"For millions of Indian women, her personal ordeal, perseverance to fight for justice, and her family's continued bravery is helping to lift the stigma and vulnerability that drive violence against women," the State Department said about her as it announced the awards to be given to 10 women from across the world.
She bravely recorded two police statements while in the hospital, repeatedly called for justice against the six attackers, and stated her will to survive to see justice done, the State Department said.
"Like many Indians inspired by her struggle, she was born into a working class family that invested their hopes and life savings into her dream to pursue medicine.
She had just graduated from a physiotherapy program when her life was cut short," said the State Department.
"In the wake of her death just two weeks after the attack, India's civil society began advocating heavily for legislation and social programs to stem gender-based violence in all its forms and to ensure higher rape conviction rates and gender-sensitive law enforcement and justice systems.
Thanks to these efforts, the Indian government has begun to take action to follow through on those demands," the State Department said.

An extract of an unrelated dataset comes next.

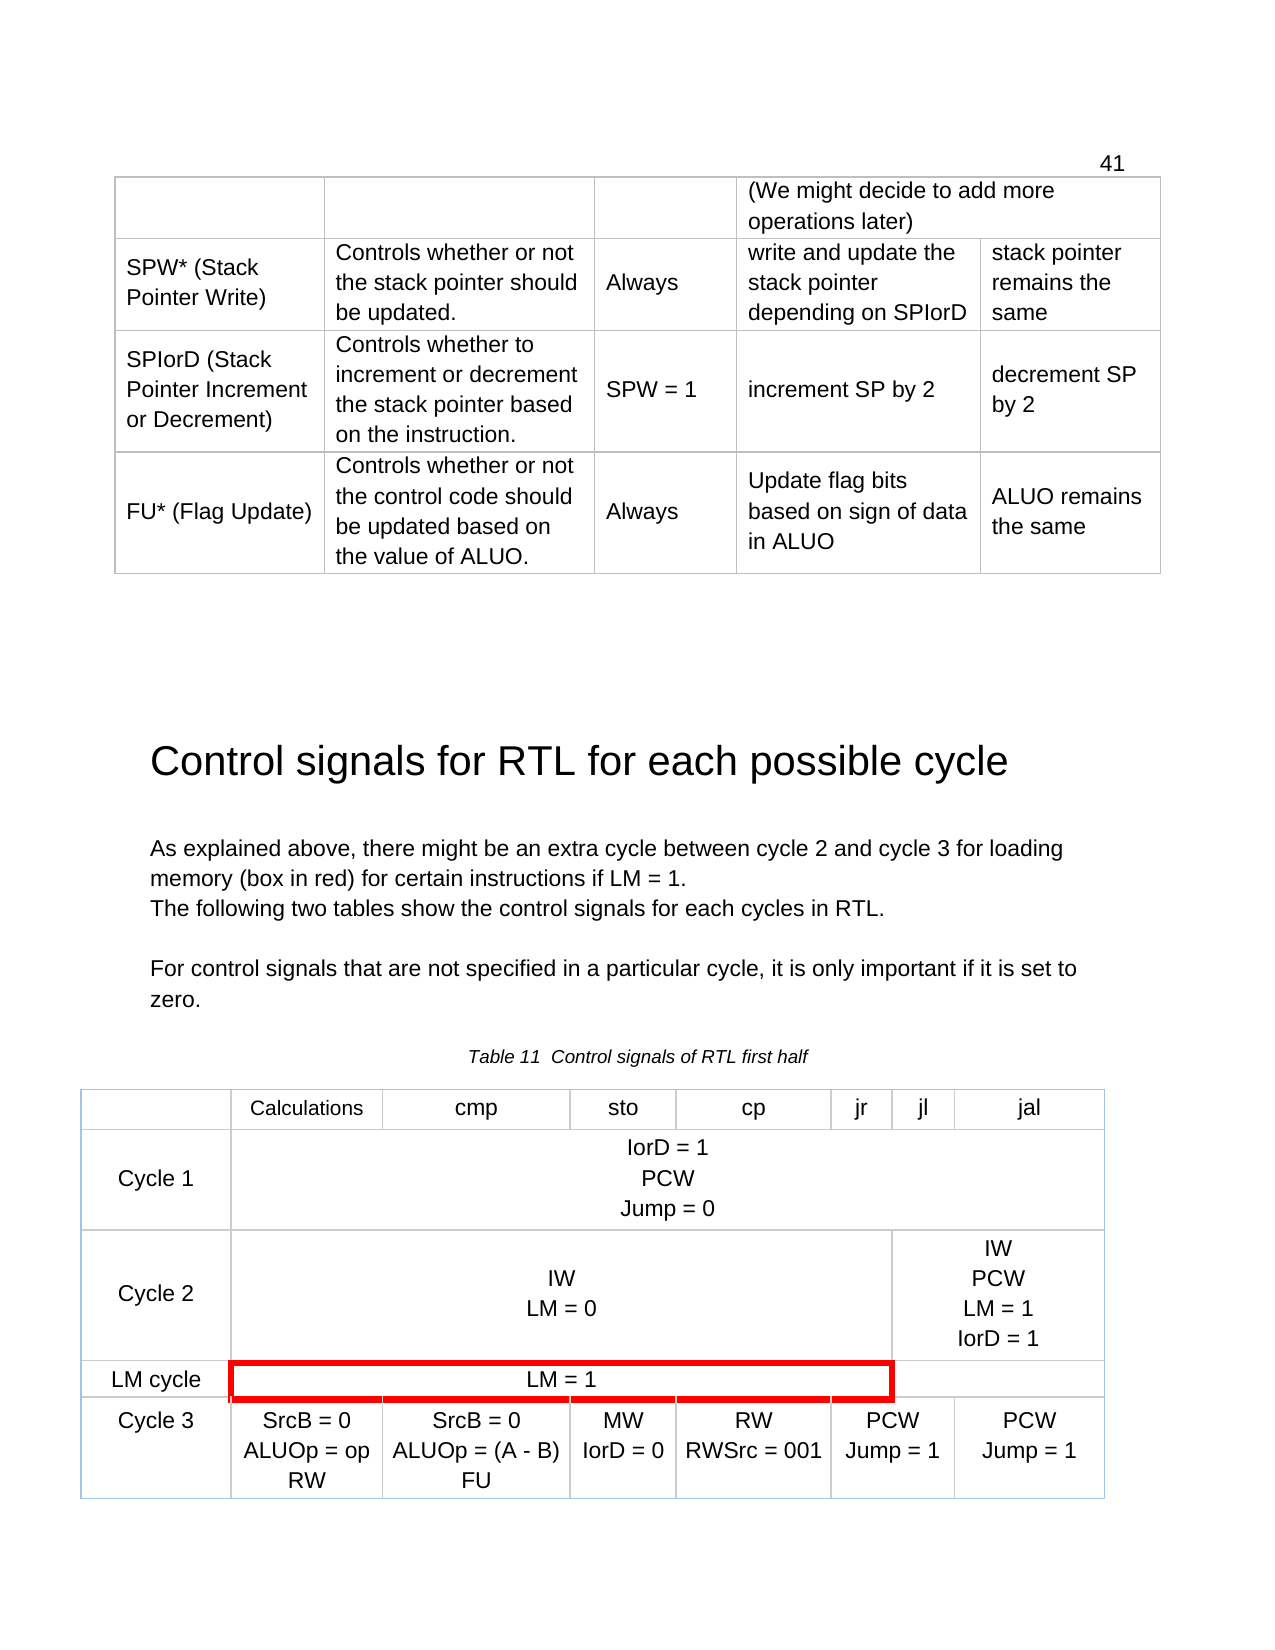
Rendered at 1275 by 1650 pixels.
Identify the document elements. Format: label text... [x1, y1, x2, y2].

The paramedical student 'Nirbhaya' was gangraped, beaten and thrown out of a moving bus along with a male friend in Delhi last December, which generated widespread protests and was condemned by various women groups, both in India and abroad.
The Secretary of State's International Women of Courage Award annually recognises women around the globe who have shown exceptional courage and leadership in advocating for women's rights and empowerment, often at great personal risk.
Since inception of the award in 2007, the Department of State has honoured 67 women from 45 different countries.